On top of this, sleeping pills are almost always composed of benzodiazepines, a type of sedative that has proven to be addictive for many people who use it. In most cases, you’ll be okay to use it for a couple of days at a time, but any more than that could create a dependency that’s difficult to kick. Instead, most sleep experts recommend using relaxation and mind-body exercises beginning thirty minutes before you plan to sleep.
Yoga is a great way to learn how to relax your muscles one-by-one until your body is loose enough to fall asleep.
For most of us, our bodies will eventually sort out their insomnia on their own. Your body can only miss out on so much sleep before it starts to take matters into its own hands. If you find that your insomnia is still persisting, though, or that it keeps returning several times throughout the year, it might be time to try something new. Many sleep experts say that practicing mindfulness is just what you need.
It might be that you’re finding yourself mentally exhausted, but too tense or in pain to actually sleep. Particularly for chronic pain, most experts recommend something called progressive muscle relaxation. It’s a way of convincing your body to relax muscle-by-muscle.
If you’re struggling to figure out how to actually employ progressive muscle relaxation, look to a simple yoga cool-down routine. They almost always walk you through progressive muscle relaxation towards the end of a yoga class, so you see if you can find an instructional video to watch at home before bed.
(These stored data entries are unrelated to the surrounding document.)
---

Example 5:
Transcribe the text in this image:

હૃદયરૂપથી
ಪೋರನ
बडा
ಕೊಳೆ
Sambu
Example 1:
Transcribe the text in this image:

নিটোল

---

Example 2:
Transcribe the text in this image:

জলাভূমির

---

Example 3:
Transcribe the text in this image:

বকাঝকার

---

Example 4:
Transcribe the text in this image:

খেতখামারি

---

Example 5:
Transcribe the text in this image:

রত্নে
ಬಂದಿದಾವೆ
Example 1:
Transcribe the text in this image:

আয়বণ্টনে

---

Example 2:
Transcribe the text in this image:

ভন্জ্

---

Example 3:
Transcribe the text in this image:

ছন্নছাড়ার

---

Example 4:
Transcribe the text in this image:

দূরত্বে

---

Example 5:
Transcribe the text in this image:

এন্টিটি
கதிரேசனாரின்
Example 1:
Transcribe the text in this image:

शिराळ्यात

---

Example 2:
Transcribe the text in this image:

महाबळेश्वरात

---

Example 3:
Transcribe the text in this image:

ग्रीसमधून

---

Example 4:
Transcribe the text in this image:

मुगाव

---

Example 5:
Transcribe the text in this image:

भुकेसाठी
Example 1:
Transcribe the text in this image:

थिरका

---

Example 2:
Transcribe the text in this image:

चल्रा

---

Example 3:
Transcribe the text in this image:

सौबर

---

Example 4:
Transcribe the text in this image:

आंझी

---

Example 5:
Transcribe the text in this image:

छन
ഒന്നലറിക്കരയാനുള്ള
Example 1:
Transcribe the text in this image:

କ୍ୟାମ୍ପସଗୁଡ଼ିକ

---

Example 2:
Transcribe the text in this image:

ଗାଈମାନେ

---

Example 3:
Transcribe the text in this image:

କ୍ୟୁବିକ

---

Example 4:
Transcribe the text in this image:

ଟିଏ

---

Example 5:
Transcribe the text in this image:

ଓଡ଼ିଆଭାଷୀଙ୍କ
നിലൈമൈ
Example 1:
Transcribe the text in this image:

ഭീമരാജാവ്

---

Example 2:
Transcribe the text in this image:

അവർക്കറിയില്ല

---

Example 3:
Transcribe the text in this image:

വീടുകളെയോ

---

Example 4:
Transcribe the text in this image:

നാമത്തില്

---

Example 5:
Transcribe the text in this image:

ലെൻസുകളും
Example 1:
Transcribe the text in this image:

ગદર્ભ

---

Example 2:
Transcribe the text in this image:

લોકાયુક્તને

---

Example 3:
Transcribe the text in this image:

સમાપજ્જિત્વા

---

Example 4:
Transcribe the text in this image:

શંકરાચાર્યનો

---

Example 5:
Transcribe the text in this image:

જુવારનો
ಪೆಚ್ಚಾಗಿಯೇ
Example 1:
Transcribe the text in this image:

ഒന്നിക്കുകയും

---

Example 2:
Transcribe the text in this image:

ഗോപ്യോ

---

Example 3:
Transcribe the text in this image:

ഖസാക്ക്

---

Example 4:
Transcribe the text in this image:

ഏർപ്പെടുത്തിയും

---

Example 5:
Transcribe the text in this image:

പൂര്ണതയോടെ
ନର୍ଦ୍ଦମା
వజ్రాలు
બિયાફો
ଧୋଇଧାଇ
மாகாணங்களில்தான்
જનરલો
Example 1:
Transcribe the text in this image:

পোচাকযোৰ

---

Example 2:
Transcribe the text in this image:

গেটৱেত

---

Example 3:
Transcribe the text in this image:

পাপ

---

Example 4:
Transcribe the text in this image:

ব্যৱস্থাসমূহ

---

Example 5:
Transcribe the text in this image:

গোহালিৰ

Similar to those who suffer from chronic pain, if you are a chronic worrier who finds it difficult to fall asleep at night, there are still options out there to help you get better sleep. Experts suggest engaging in meditation through guided imagery. This is a way to make yourself focus on something other that whatever is worrying you.
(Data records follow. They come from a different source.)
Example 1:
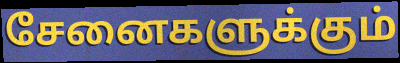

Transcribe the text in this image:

சேனைகளுக்கும்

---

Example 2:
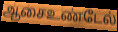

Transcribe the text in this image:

ஆசைஉண்டேல்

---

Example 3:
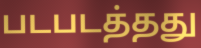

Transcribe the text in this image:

படபடத்தது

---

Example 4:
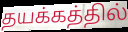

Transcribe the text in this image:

தயக்கத்தில்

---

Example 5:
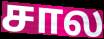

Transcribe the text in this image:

சால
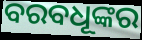
ବରବଧୂଙ୍କର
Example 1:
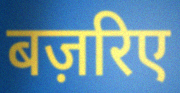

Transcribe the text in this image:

बज़रिए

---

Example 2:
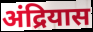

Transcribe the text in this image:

अंद्रियास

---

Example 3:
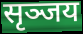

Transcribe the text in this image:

सृञ्जय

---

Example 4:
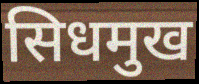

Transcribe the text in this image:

सिधमुख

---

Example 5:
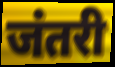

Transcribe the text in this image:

जंतरी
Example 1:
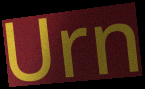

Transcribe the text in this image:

Urn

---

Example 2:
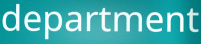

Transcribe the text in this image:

department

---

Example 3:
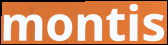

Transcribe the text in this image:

montis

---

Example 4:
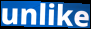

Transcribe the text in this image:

unlike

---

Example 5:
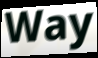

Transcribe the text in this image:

Way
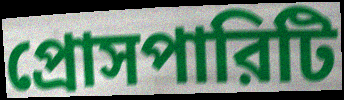
প্রোসপারিটি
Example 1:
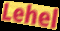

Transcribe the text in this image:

Lehel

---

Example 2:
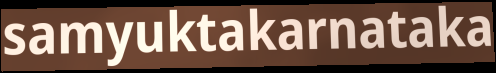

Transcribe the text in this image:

samyuktakarnataka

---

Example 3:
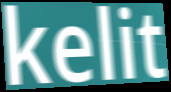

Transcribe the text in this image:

kelit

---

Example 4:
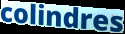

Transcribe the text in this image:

colindres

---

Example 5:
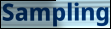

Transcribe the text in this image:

Sampling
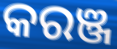
କରଞ୍ଜ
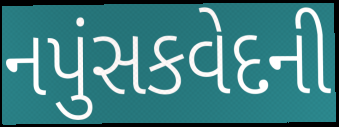
નપુંસકવેદની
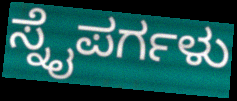
ಸ್ನೈಪರ್ಗಳು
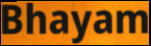
Bhayam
Usually you can find this through an audio recording. Look for mindfulness podcasts or search for guided imagery specifically. Whoever is speaking will invite you to imagine a particular scene in your head. Focusing on that imagery helps you to relocate your thoughts to something outside of whatever is worrying you so that you can relax enough to fall asleep.
We all need sleep to help us live our lives as functionally as possible. If you’re struggling to fall asleep or stay asleep at night, you’re not alone, and there is hope for you still. Muscle relaxation and meditation are some great tried and tested solutions to helping you get a better night of sleep.